Desmond Bishop didn't address his presumed role as the Minnesota Vikings' newest linebacker during this interview Tuesday with the NFL Network. He did, however, address one of the motivating factors for remaining in the NFC North after a six-year career with the Green Bay Packers.
"A lot of people call and text and say, 'Oh you want to get back at the Packers,'" Bishop said. "It's not about that. I think it's moreso trying to play against the best. If I can get a chance to play against Aaron Rodgers, I think that right there in itself is a motivation. You want to play against the best.
"Just like when I was playing for the Packers, the games I cherished best were the games against the Vikings. I got a chance to play against Adrian Peterson. … That's my mindset. I want to play against the best. It was an opportunity to play against Aaron Rodgers two times a year, so that was kind of unique and something I really liked. That's just the kind of person I am."
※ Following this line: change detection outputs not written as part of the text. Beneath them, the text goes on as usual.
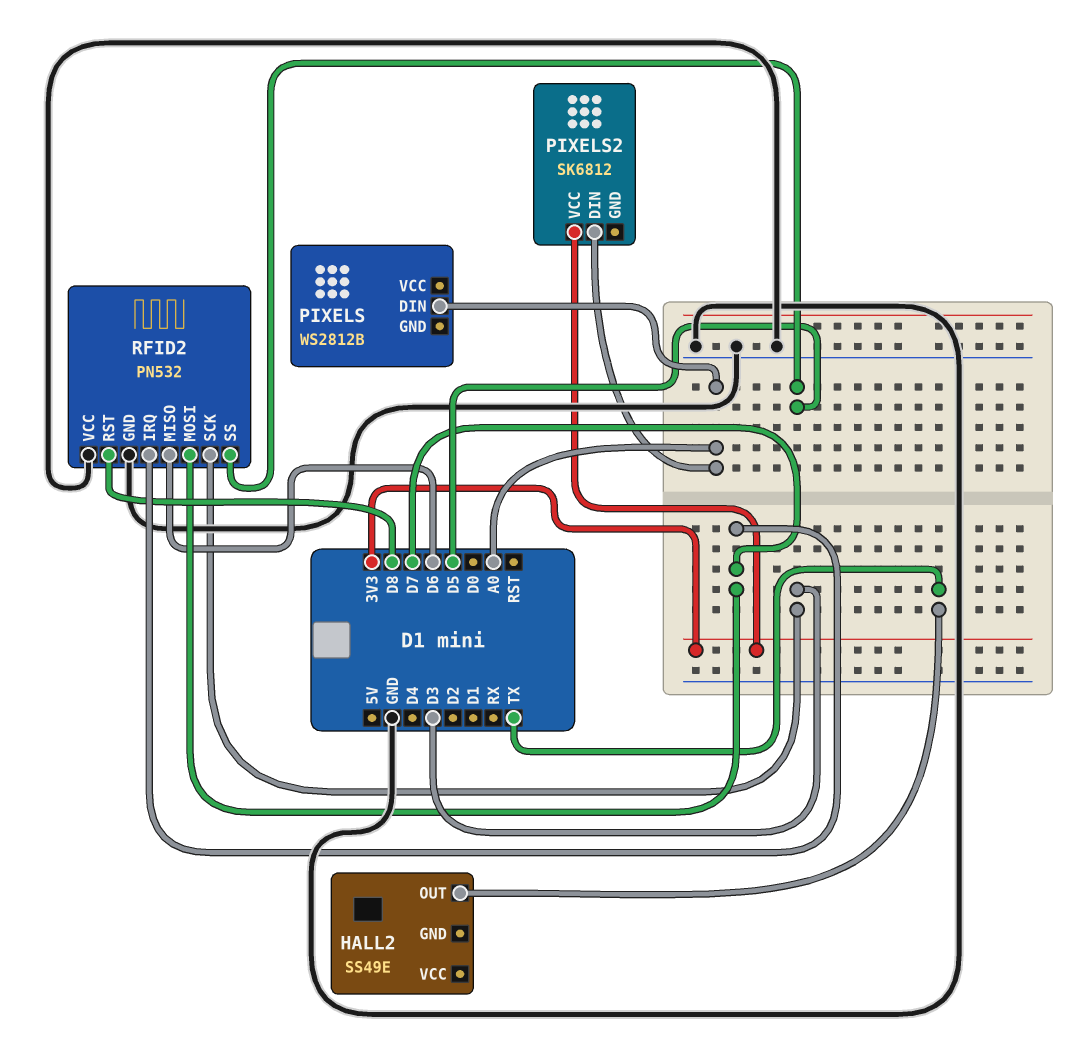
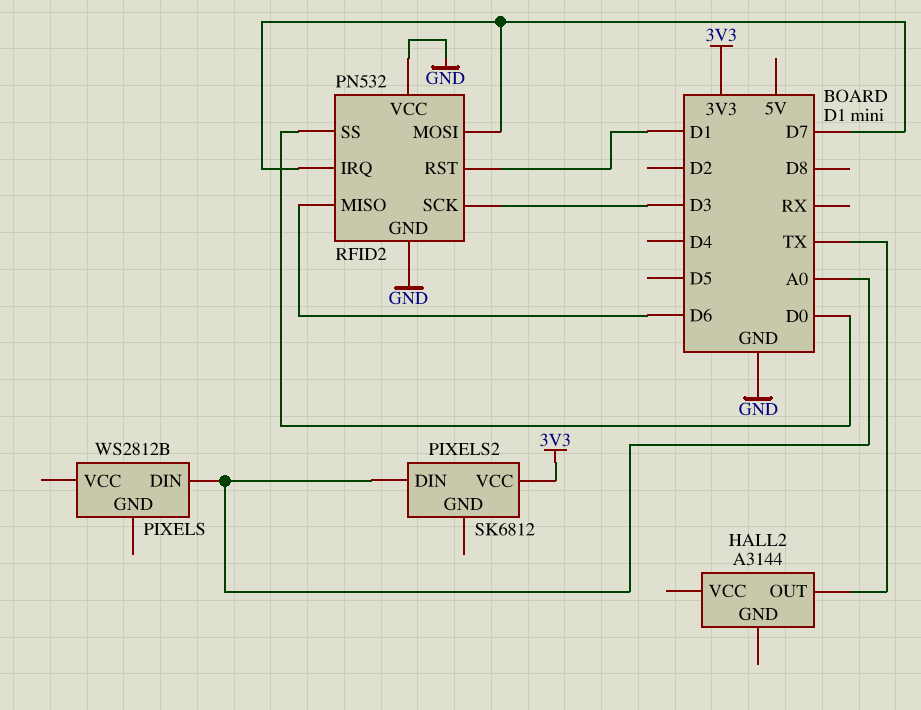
HALL2: SS49E -> A3144
RFID2 pin RST: D8 -> D1
RFID2 pin SS: D5 -> D0

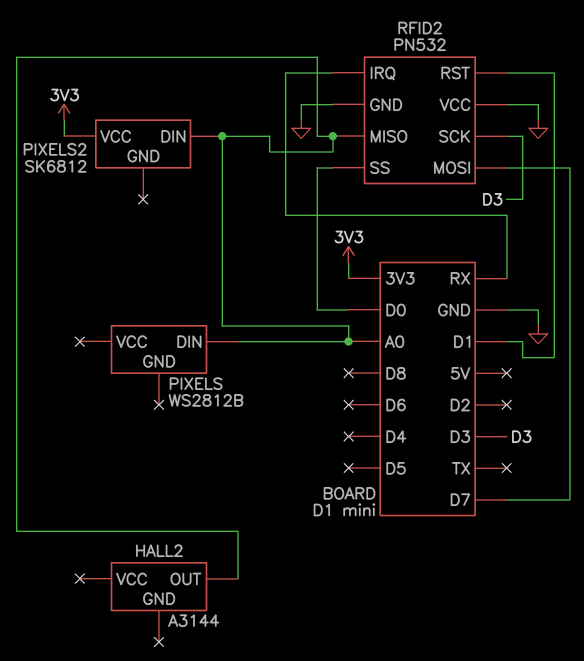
HALL2 pin OUT: TX -> A0
RFID2 pin IRQ: D7 -> RX
RFID2 pin MISO: D6 -> A0

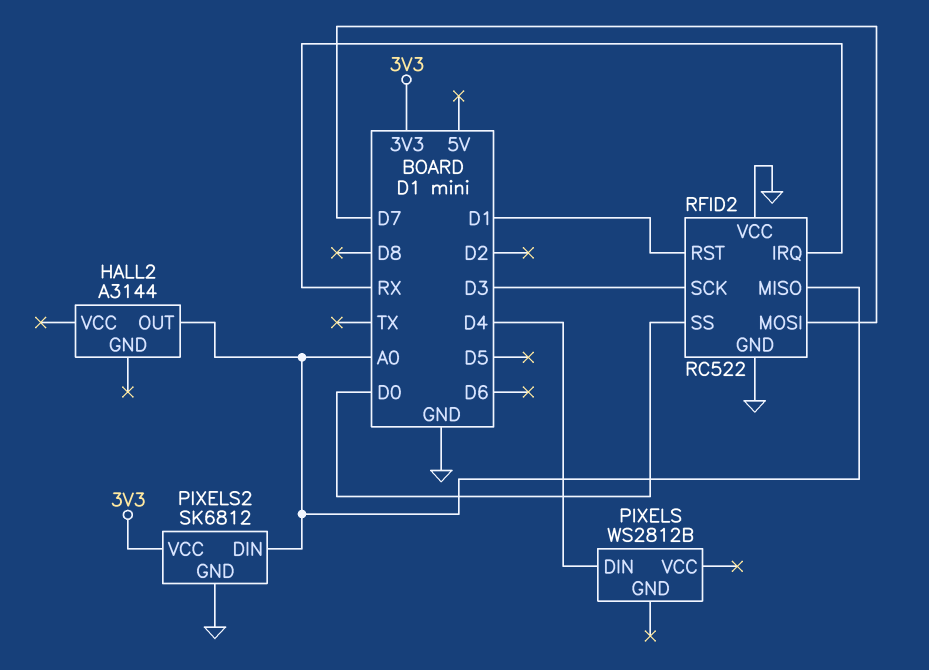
PIXELS pin DIN: A0 -> D4
PIXELS2 pin GND: none -> GND
RFID2: PN532 -> RC522

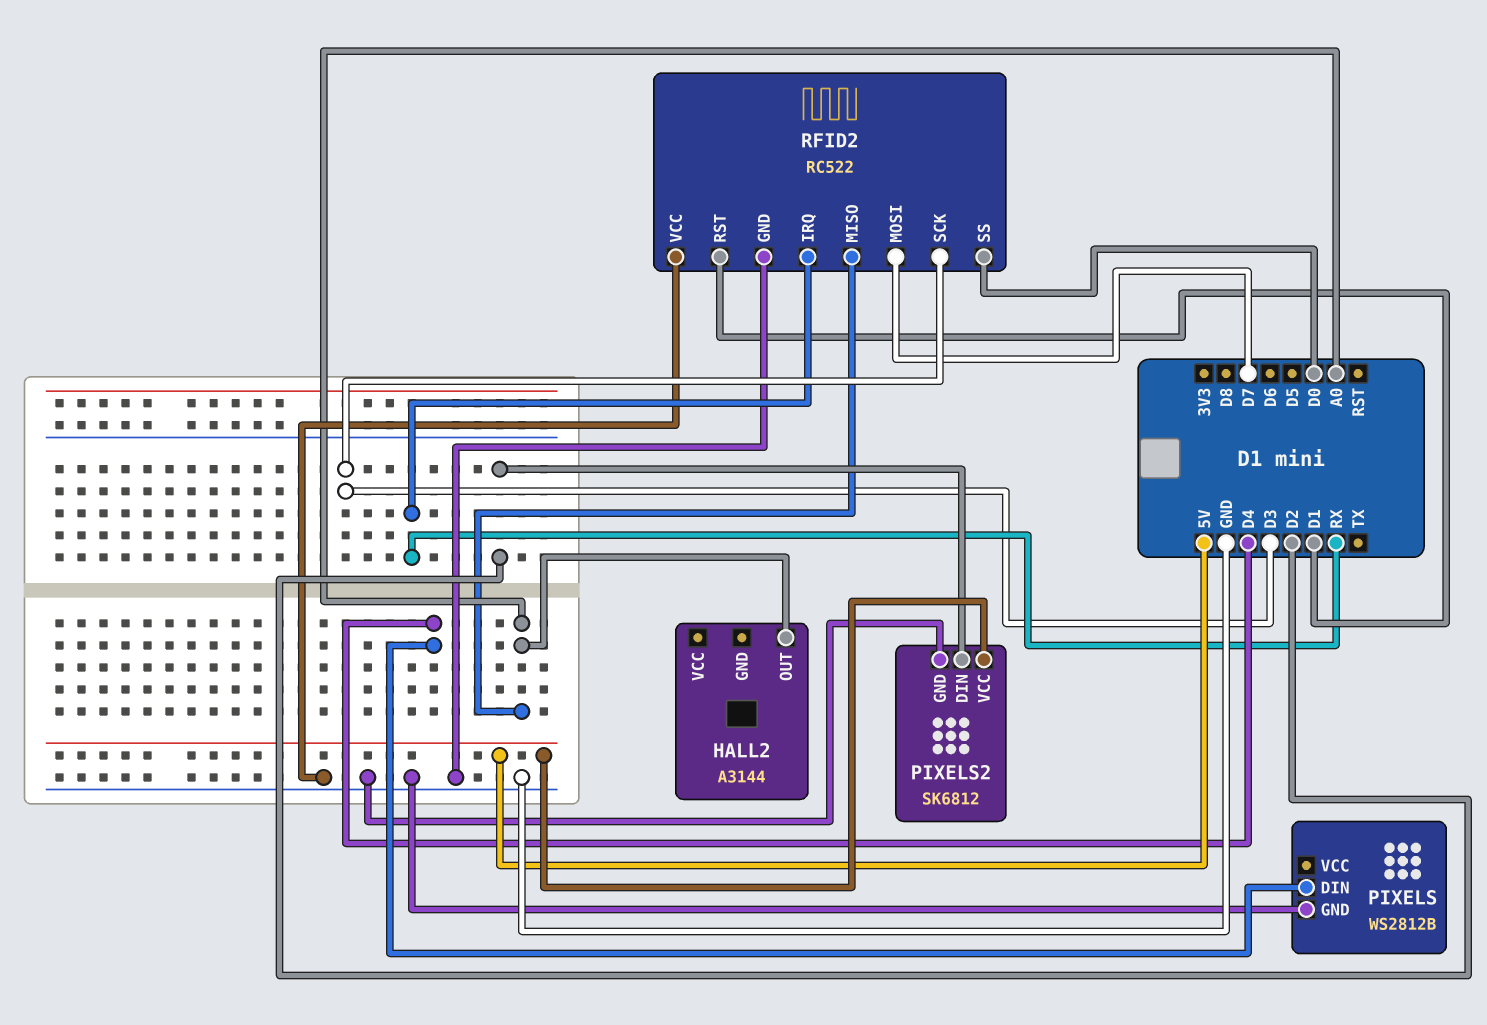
PIXELS pin GND: none -> GND
PIXELS2 pin DIN: A0 -> D2
PIXELS2 pin VCC: 3V3 -> 5V

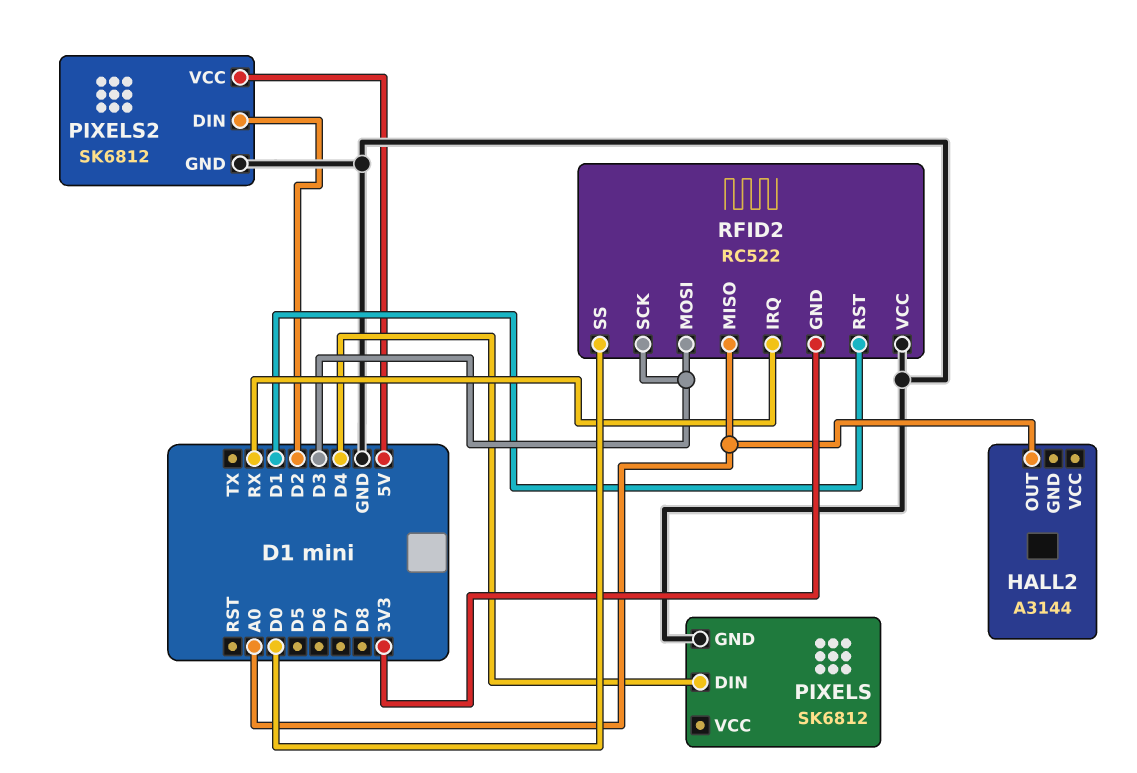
PIXELS: WS2812B -> SK6812
RFID2 pin GND: GND -> 3V3
RFID2 pin MOSI: D7 -> D3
That answer sparked my interest. How did the Packers do against Peterson in Bishop's two seasons as a starting inside linebacker? And how much work does he face in making a dent in the Vikings' battle against Rodgers?
First, there has seemed to be a general assumption that Bishop's season-ending injury in 2012 was a primary factor in Peterson's two monster regular-season games against them. It's true that Peterson rushed for 409 yards in two games while Bishop was on injured reserve, but it's worth noting that Peterson had pretty decent success against them in 2010 and 2011 as well.
With Bishop in the lineup during those two seasons, Peterson averaged 5.4 yards per carry. The Packers won all four games, but Peterson managed 175 yards in one of them and 131 in another. In the other two, he gained a combined 123 yards on 28 carries.
Looked at one way, I guess you could say that Peterson had almost the same rushing total in two games against the Packers without Bishop as he did in four games when Bishop was in the lineup. The 4-0 record is also notable. But 429 yards in four games speaks for itself.
Second, I'm guessing Bishop is well aware of Rodgers' sparkling statistics against the Vikings over the years. The chart provides details, but Rodgers has performed well above his career averages in completion percentage, yards per game and passer rating in 11 regular-season appearances against the Vikings. Bishop will have his work cut out for him, no matter what position he plays.